> EXERCISE INSTRUCTIONS:
Return all of the entries exactly, but do not include the pictures.

· · · · ·

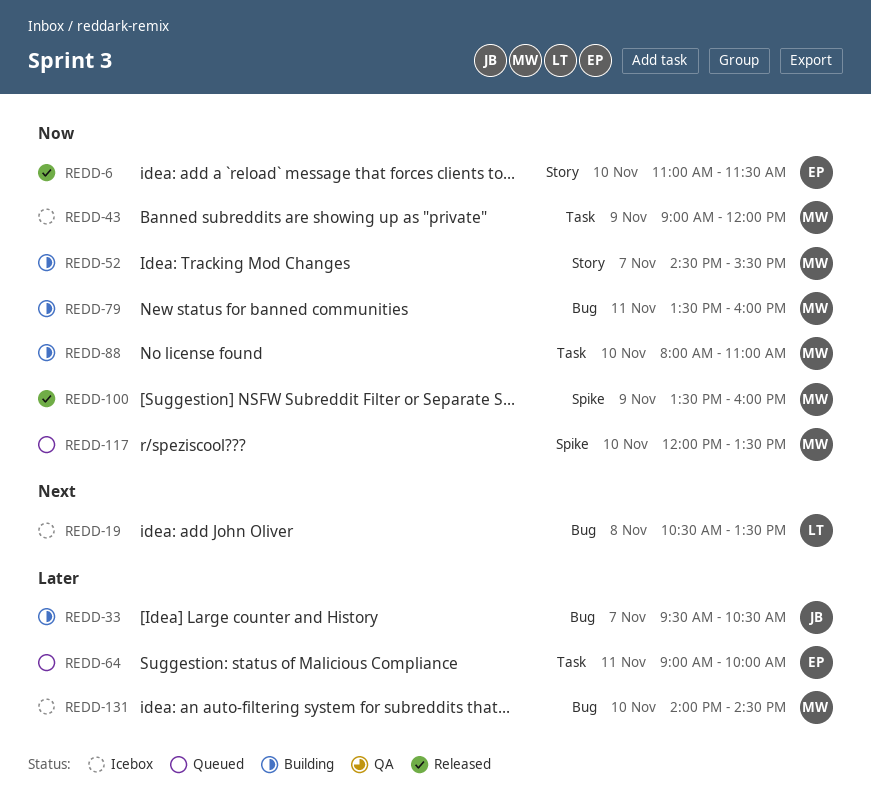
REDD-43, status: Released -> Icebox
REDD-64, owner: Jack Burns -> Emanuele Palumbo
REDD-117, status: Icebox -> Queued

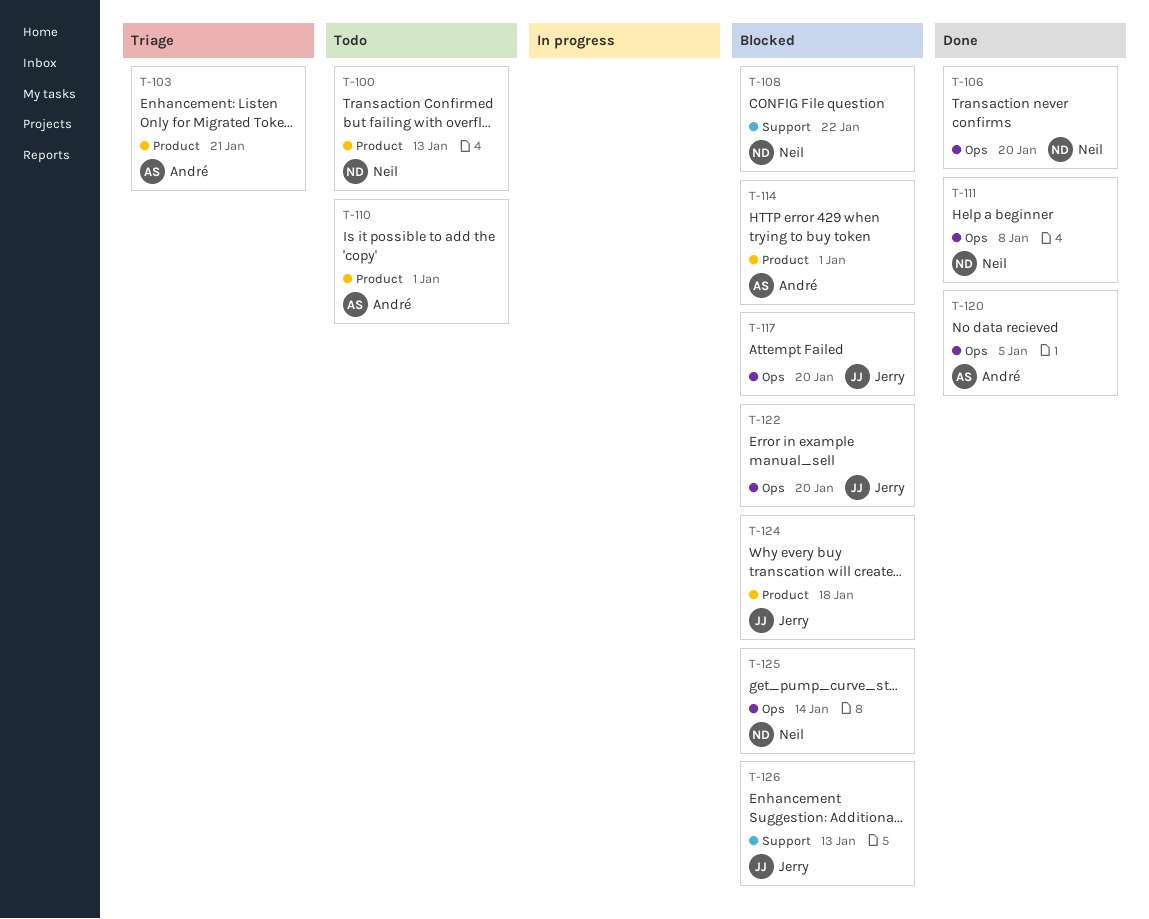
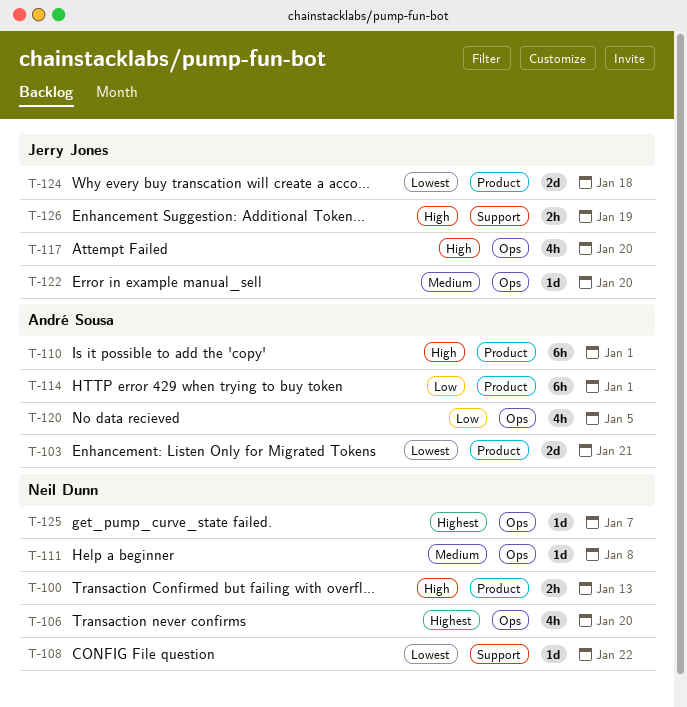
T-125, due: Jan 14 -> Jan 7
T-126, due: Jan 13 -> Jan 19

· · · · ·

> RESPONSE AREA:
REDD-43, status: Released -> Icebox
REDD-64, owner: Jack Burns -> Emanuele Palumbo
REDD-117, status: Icebox -> Queued

T-125, due: Jan 14 -> Jan 7
T-126, due: Jan 13 -> Jan 19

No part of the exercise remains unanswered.